Exercise directions:
From the line with "### Workarounds" to the line with "- **Flaky Tests:** 0", retype every line exactly, including those two, and leave out the rest of the data below.

Recorded data:
==============================

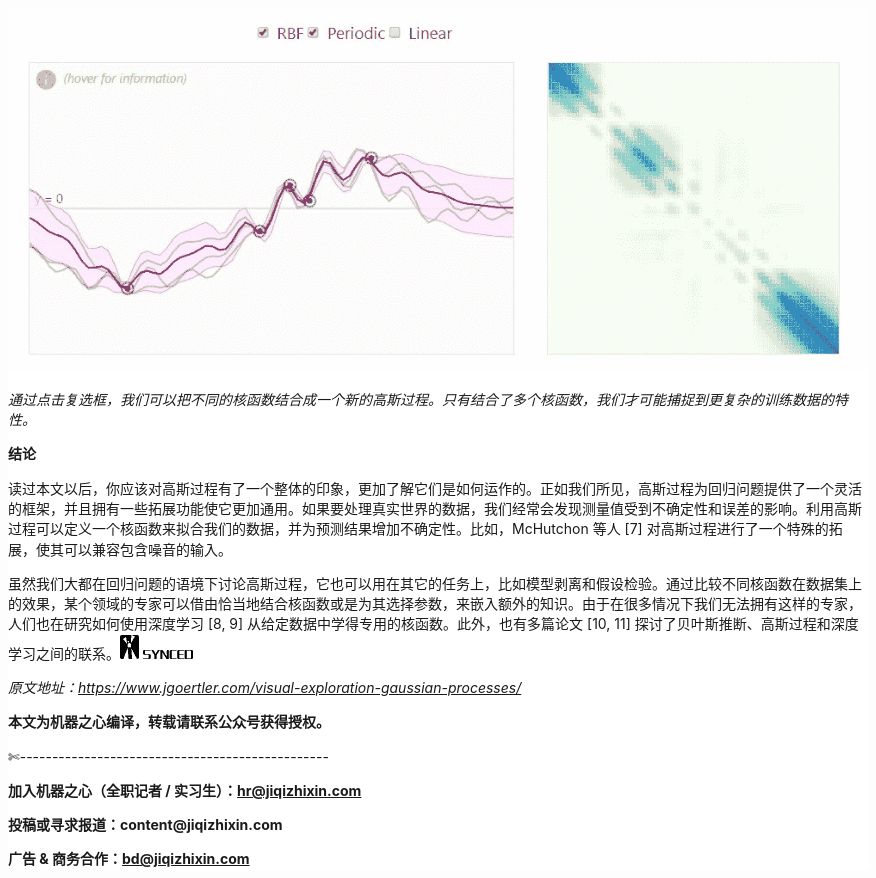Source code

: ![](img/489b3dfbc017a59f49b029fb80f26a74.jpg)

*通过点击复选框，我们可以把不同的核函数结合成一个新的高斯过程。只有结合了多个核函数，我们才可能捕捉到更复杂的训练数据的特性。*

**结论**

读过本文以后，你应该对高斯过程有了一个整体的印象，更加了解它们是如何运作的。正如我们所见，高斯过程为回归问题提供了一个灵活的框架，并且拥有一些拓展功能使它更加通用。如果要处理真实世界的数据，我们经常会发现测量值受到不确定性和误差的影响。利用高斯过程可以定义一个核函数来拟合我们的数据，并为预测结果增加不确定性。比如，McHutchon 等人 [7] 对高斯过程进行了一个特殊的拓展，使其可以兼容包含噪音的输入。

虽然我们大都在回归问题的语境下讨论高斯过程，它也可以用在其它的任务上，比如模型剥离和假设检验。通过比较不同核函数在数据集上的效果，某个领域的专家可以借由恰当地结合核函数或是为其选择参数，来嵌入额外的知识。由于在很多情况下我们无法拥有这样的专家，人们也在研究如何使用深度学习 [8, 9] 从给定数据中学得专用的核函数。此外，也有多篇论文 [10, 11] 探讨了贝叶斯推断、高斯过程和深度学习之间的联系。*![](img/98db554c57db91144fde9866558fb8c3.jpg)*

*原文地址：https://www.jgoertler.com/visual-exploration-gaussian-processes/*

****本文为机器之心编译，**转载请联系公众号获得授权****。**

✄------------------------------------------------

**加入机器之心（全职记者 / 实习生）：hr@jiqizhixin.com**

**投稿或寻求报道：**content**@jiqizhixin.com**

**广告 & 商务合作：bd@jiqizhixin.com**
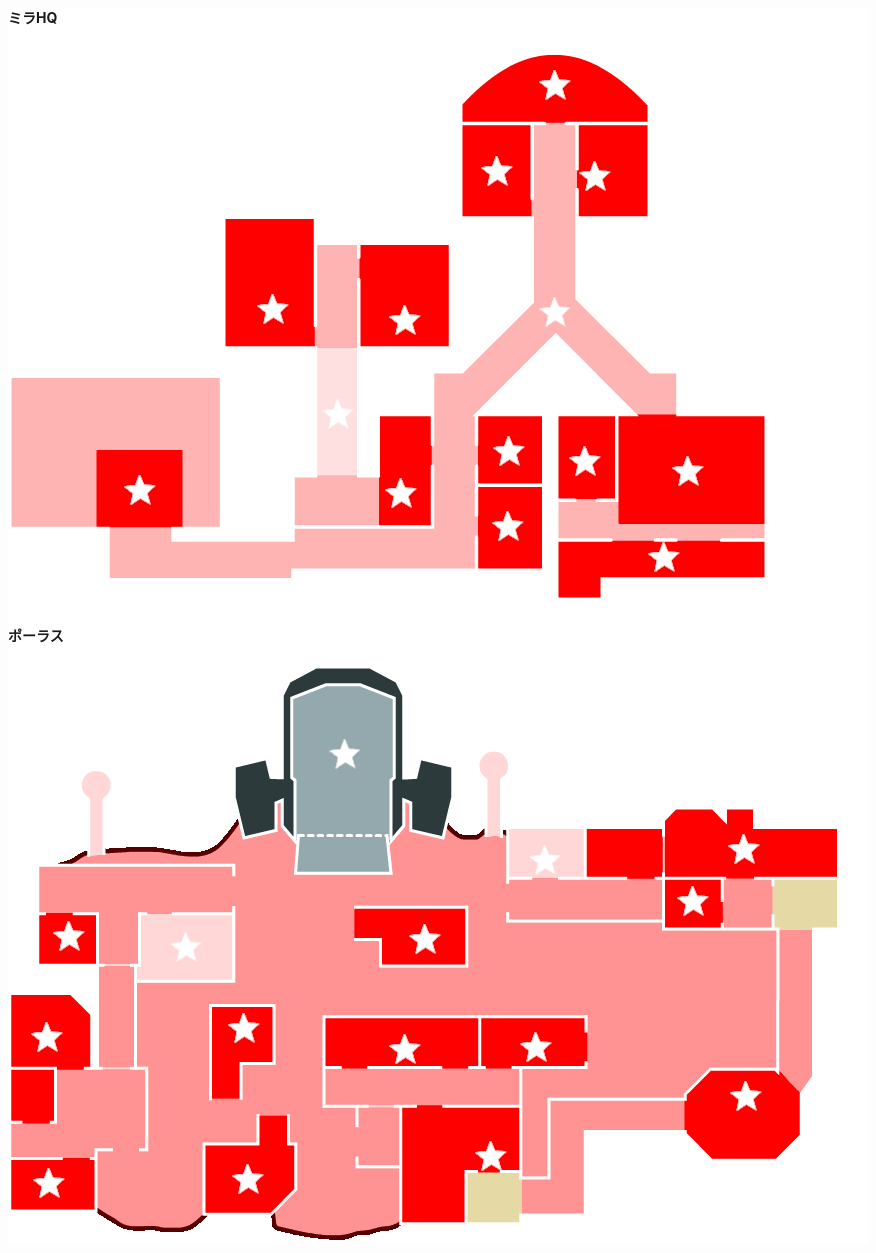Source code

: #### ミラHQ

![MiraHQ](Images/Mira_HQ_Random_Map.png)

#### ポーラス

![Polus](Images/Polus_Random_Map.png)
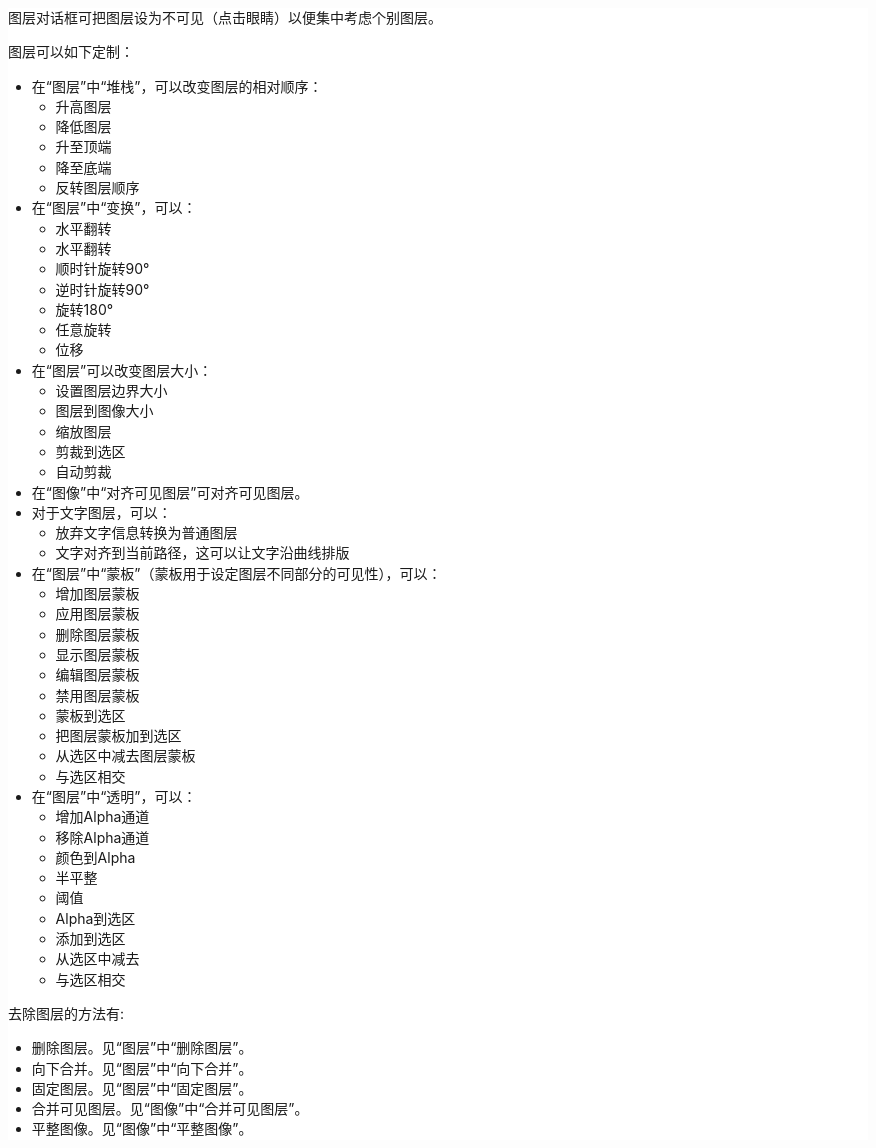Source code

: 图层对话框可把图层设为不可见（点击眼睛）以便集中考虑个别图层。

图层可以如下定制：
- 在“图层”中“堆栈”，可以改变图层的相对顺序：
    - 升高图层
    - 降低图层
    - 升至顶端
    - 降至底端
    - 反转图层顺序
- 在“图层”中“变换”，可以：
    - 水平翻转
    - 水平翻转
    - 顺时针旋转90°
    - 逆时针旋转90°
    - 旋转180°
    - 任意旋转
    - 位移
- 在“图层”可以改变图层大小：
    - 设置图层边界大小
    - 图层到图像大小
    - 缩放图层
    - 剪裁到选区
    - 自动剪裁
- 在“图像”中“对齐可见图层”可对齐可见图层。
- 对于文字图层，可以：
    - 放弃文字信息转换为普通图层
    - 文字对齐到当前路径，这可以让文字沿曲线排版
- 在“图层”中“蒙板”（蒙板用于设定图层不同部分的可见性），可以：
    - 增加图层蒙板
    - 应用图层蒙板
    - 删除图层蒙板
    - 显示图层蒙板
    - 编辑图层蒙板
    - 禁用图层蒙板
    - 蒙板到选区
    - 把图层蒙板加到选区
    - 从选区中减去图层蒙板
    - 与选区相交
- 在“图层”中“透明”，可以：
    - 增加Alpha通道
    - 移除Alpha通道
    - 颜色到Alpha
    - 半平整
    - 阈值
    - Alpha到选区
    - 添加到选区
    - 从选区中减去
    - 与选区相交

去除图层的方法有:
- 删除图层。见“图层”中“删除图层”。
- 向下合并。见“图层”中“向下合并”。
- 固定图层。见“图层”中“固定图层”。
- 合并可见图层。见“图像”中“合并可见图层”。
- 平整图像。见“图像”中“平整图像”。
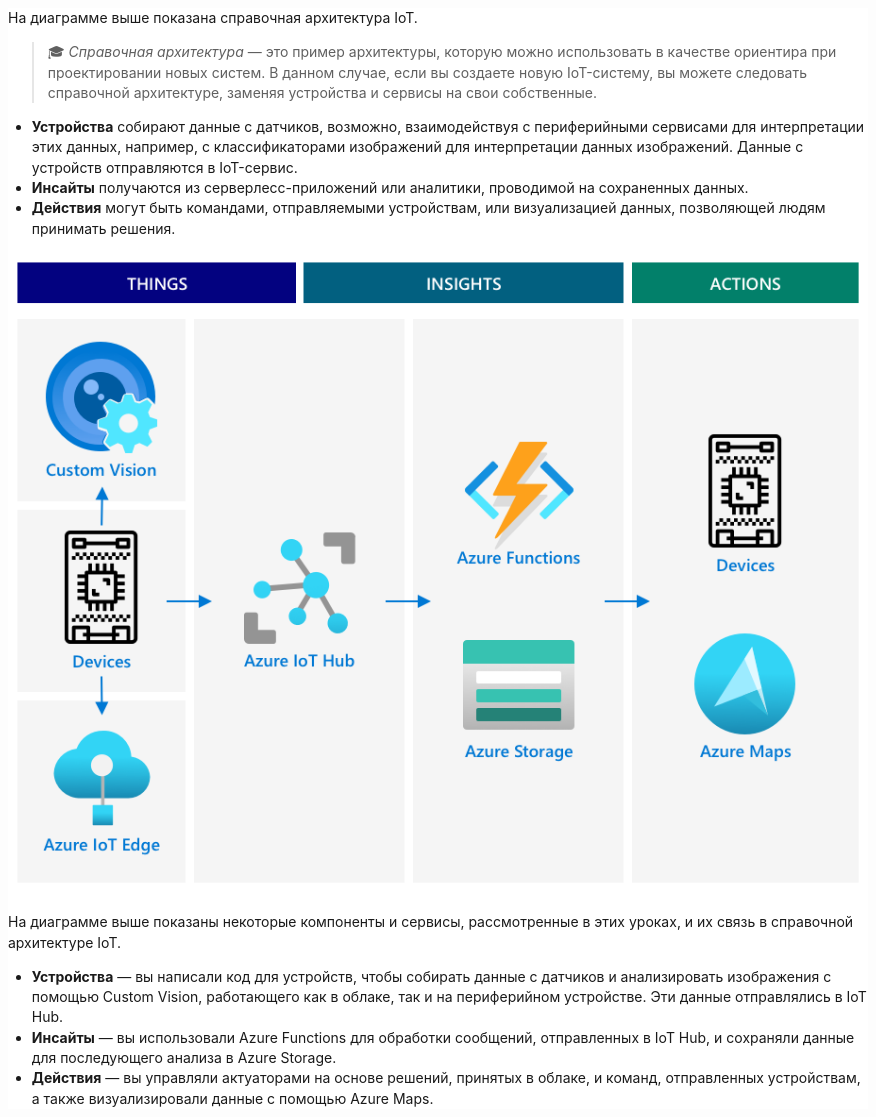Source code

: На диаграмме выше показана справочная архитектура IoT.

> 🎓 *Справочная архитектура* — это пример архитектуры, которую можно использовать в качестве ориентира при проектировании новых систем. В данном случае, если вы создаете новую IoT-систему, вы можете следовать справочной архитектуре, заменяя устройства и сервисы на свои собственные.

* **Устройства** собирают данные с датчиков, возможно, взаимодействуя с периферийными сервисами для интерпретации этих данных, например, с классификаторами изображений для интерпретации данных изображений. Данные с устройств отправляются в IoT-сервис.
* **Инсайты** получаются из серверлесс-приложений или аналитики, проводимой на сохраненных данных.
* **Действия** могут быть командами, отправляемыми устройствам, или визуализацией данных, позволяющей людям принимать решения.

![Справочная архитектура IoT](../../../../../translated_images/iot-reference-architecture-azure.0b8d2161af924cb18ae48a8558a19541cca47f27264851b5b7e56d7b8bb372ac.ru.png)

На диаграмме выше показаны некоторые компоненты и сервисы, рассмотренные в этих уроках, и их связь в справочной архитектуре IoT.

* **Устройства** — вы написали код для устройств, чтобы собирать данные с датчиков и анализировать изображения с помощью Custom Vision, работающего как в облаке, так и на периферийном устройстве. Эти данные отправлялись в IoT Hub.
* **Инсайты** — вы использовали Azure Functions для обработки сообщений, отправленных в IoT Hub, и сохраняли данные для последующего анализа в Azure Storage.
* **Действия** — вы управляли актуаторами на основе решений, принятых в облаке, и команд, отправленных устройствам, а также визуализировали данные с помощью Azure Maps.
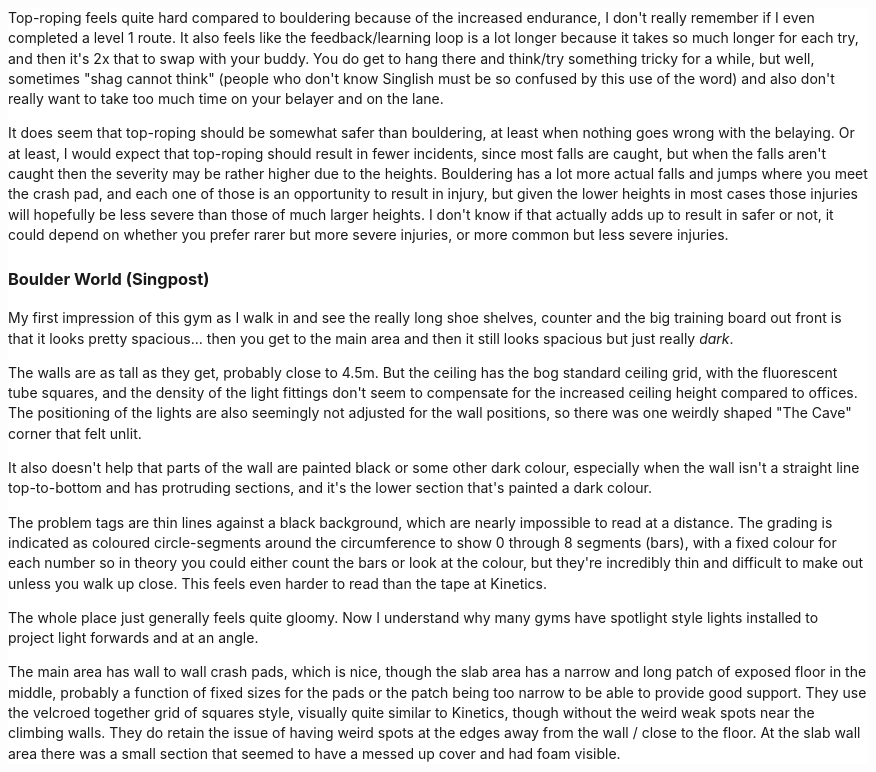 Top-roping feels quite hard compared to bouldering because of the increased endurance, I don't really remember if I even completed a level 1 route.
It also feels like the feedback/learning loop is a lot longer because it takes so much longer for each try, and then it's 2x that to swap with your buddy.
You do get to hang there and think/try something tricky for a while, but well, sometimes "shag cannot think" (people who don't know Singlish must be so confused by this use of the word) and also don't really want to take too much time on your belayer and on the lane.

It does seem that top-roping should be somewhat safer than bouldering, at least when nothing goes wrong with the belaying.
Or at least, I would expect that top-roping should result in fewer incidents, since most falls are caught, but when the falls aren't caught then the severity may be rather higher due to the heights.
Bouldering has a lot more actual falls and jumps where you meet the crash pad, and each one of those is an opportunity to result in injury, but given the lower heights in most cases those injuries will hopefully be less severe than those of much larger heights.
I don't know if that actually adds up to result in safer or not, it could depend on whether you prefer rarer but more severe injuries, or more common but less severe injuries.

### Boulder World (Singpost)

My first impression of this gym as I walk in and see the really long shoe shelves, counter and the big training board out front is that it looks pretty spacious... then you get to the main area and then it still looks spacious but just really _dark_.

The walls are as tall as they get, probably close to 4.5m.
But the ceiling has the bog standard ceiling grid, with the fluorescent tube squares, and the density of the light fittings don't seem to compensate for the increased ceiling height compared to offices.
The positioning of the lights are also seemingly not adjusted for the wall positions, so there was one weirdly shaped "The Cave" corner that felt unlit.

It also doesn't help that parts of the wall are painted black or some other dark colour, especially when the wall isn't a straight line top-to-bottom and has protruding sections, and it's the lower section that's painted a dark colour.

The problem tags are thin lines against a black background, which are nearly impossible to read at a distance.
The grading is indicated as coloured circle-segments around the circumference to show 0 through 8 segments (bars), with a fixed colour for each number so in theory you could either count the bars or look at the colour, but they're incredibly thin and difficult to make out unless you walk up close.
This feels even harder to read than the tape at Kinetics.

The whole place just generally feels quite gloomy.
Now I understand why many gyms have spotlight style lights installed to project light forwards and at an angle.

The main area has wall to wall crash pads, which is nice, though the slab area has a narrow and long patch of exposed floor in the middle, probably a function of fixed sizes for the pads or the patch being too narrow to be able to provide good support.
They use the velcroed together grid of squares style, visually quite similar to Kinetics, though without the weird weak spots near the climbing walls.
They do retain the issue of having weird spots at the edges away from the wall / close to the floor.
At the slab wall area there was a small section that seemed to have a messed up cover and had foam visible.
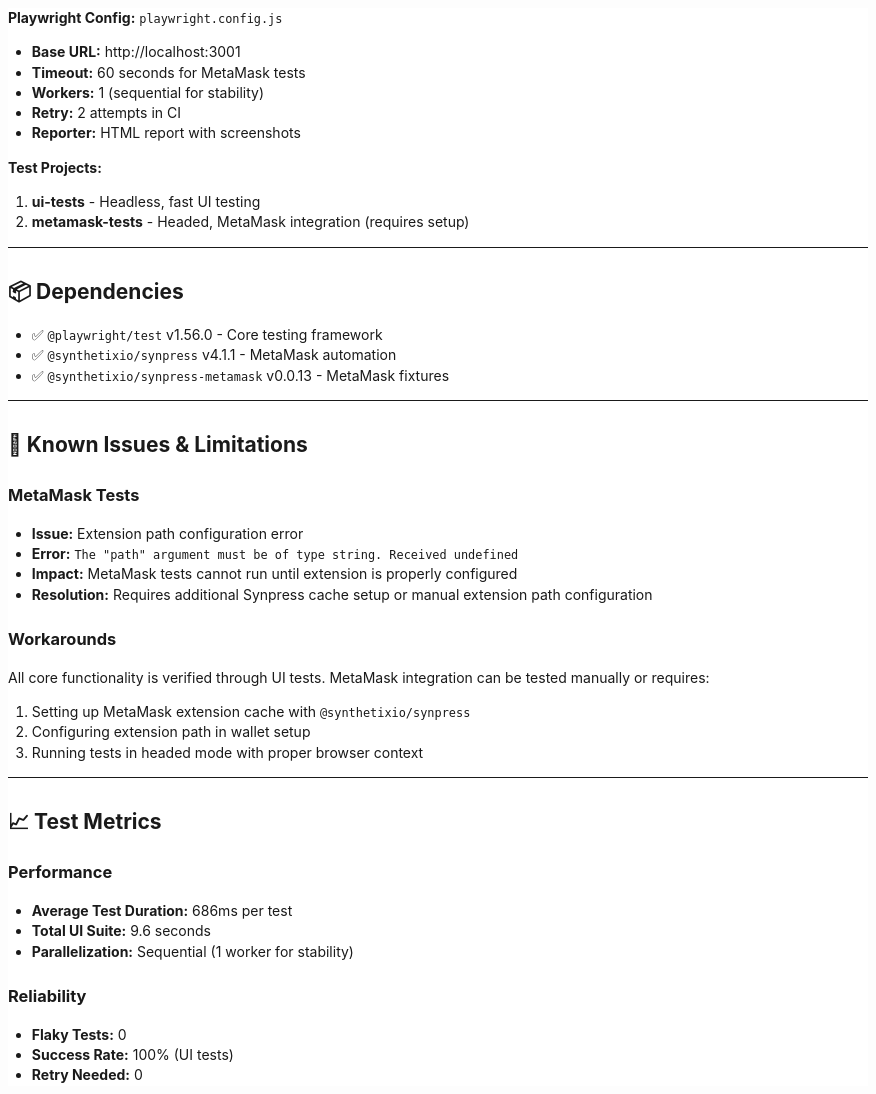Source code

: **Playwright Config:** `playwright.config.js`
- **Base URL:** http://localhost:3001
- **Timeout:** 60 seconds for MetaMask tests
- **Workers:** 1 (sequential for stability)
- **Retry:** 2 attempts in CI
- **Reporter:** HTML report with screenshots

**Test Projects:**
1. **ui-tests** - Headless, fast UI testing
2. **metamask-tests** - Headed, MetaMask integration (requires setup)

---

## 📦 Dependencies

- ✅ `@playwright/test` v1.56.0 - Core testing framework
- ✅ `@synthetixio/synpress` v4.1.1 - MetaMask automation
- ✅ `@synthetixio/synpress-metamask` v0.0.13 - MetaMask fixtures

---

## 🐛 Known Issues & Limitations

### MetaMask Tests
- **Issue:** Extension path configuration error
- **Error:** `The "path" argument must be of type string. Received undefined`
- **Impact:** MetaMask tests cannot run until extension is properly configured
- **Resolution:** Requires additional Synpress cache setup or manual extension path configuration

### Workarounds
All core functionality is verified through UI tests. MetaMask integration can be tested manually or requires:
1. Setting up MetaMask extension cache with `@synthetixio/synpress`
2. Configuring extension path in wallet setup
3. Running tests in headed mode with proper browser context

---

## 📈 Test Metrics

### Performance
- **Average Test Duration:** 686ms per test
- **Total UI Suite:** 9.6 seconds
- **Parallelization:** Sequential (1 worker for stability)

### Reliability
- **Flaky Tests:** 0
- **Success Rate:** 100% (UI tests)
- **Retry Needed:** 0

==============================

Response for this exercise:
### Workarounds
All core functionality is verified through UI tests. MetaMask integration can be tested manually or requires:
1. Setting up MetaMask extension cache with `@synthetixio/synpress`
2. Configuring extension path in wallet setup
3. Running tests in headed mode with proper browser context

---

## 📈 Test Metrics

### Performance
- **Average Test Duration:** 686ms per test
- **Total UI Suite:** 9.6 seconds
- **Parallelization:** Sequential (1 worker for stability)

### Reliability
- **Flaky Tests:** 0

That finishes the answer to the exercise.